PROJECT_ID = os.environ['PROJECT_ID']
VERSION_NAME = os.environ['VERSION_NAME']
MODEL_NAME = os.environ['MODEL_NAME']

# Define the format of your input data including unused columns (These are the columns from the census data files)
COLUMNS = (
    'age',
    'workclass',
    'fnlwgt',
    'education',
    'education-num',
    'marital-status',
    'occupation',
    'relationship',
    'race',
    'sex',
    'capital-gain',
    'capital-loss',
    'hours-per-week',
    'native-country',
    'income-level'
)

# Categorical columns are columns that need to be turned into a numerical value to be used by scikit-learn
CATEGORICAL_COLUMNS = (
    'workclass',
    'education',
    'marital-status',
    'occupation',
    'relationship',
    'race',
    'sex',
    'native-country'
)


# Load the training census dataset
with open('./census_data/adult.data', 'r') as train_data:
    raw_training_data = pd.read_csv(train_data, header=None, names=COLUMNS)
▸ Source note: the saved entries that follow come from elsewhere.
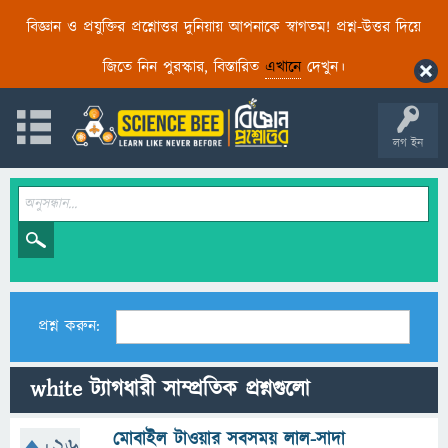
বিজ্ঞান ও প্রযুক্তির প্রশ্নোত্তর দুনিয়ায় আপনাকে স্বাগতম! প্রশ্ন-উত্তর দিয়ে
জিতে নিন পুরস্কার, বিস্তারিত
এখানে
দেখুন।
লগ ইন
প্রশ্ন করুন:
white ট্যাগধারী সাম্প্রতিক প্রশ্নগুলো
মোবাইল টাওয়ার সবসময় লাল-সাদা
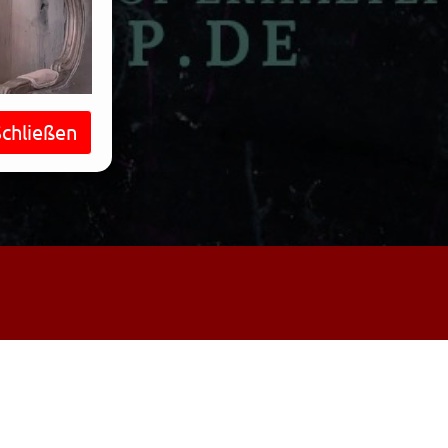
Schließen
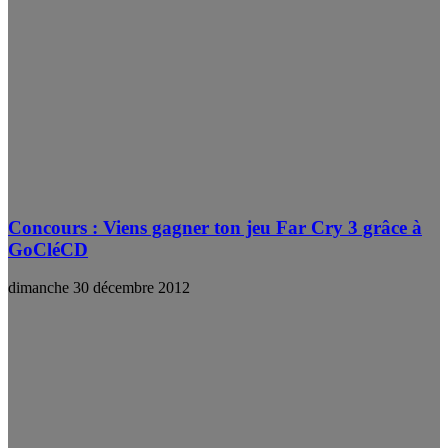
Concours : Viens gagner ton jeu Far Cry 3 grâce à
GoCléCD
dimanche 30 décembre 2012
# Remove the column we are trying to predict ('income-level') from our features list
# Convert the Dataframe to a lists of lists
train_features = raw_training_data.drop('income-level', axis=1).as_matrix().tolist()
# Create our training labels list, convert the Dataframe to a lists of lists
train_labels = (raw_training_data['income-level'] == ' >50K').as_matrix().tolist()


# Load the test census dataset
with open('./census_data/adult.test', 'r') as test_data:
    raw_testing_data = pd.read_csv(test_data, names=COLUMNS, skiprows=1)
# Remove the column we are trying to predict ('income-level') from our features list
# Convert the Dataframe to a lists of lists
test_features = raw_testing_data.drop('income-level', axis=1).as_matrix().tolist()
# Create our training labels list, convert the Dataframe to a lists of lists
test_labels = (raw_testing_data['income-level'] == ' >50K.').as_matrix().tolist()
service = googleapiclient.discovery.build('ml', 'v1')
name = 'projects/{}/models/{}'.format(PROJECT_ID, MODEL_NAME)
name += '/versions/{}'.format(VERSION_NAME)

# Due to the size of the data, it needs to be split in 2
first_half = test_features[:int(len(test_features)/2)]
second_half = test_features[int(len(test_features)/2):]

complete_results = []
for data in [first_half, second_half]:
    responses = service.projects().predict(
        name=name,
        body={'instances': data}
    ).execute()

    if 'error' in responses:
        print(response['error'])
    else:
        complete_results.extend(responses['predictions'])

# Print the first 10 responses
for i, response in enumerate(complete_results[:10]):
    print('Prediction: {}\tLabel: {}'.format(response, test_labels[i]))

$ python test.py

My output:

Prediction: False       Label: False
Prediction: False       Label: False
Prediction: False       Label: True
Prediction: True        Label: True
Prediction: False       Label: False
Prediction: False       Label: False
Prediction: False       Label: False
Prediction: True        Label: True
Prediction: False       Label: False
Prediction: False       Label: False

How did your model perform? Most likely the predictions and the labels are the same, indicating that the trained model performed well.